The National Space Society (NSS) has named the Juno mission team as the recipient of NSS’ Space Pioneer Award for Science and Engineering. The Juno spacecraft has orbited Jupiter since 2016, returning an enormous amount of data representing unprecedented insights into Jupiter’s interior structure and gravitational and magnetic fields.

The prestigious award will be presented to Dr. Scott Bolton, Juno Mission Principal Investigator to represent the team, at the Society’s 39th annual International Space Development Conference (ISDC®), to be held in the Dallas area at the at the Embassy Suites by Hilton Dallas-Frisco Hotel and Convention Center on May 31, 2020. NSS invites the public to come meet, interact and learn from Dr.
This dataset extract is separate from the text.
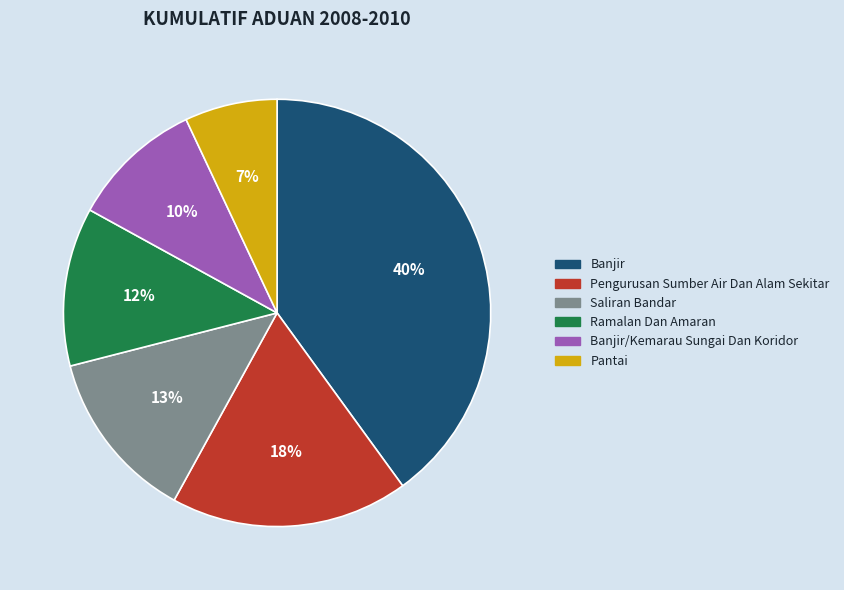

To the nearest percent, what is the average slice percentage?

17%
Bolton and attend his award ceremony.

For more information, see: isdc2020.nss.org.

This award honors the Juno mission team’s achievement. The Juno mission was launched on August 5, 2011 and arrived at Jupiter on July 4, 2016. It was the first solar powered spacecraft to reach Jupiter and operate in Jupiter’s orbit. The Juno spacecraft, with its multiple instruments and imagers, has returned an enormous amount of data and amazing images from Jupiter, especially from the polar areas which were not seen in good detail by earlier missions. The instruments are investigating Jupiter’s internal structure, its atmosphere, magnetic field and radiation environment. This includes visible light color, infrared and ultraviolet imagers. Juno has discovered that the “weather layer” containing active jet streams on Jupiter is 3000 kilometers thick and is equal to three Earth masses. Beneath that very active layer, Jupiter may rotate as a nearly rigid body. It also has a significant north-south gravity asymmetry. The mission is still active and will continue as long the spacecraft is not disabled by Jupiter’s intense radiation field.

About the Space Pioneer Award

NSS Space Pioneer AwardThe Pioneer Award consists of a silvery pewter Moon globe cast by the Baker Art Foundry in Placerville, CA, from a sculpture created by well-known astronomical artist Don Davis. The globe, which represents multiple space destinations and goals, sits freely (unattached) on a brass support with a wooden base capped with a black granite inlay, both of which are created by renowned sculptor Michael Hall of Studio Foundry of Driftwood, TX. The brass plaque on the base is created by Art Hall Awards of Austin.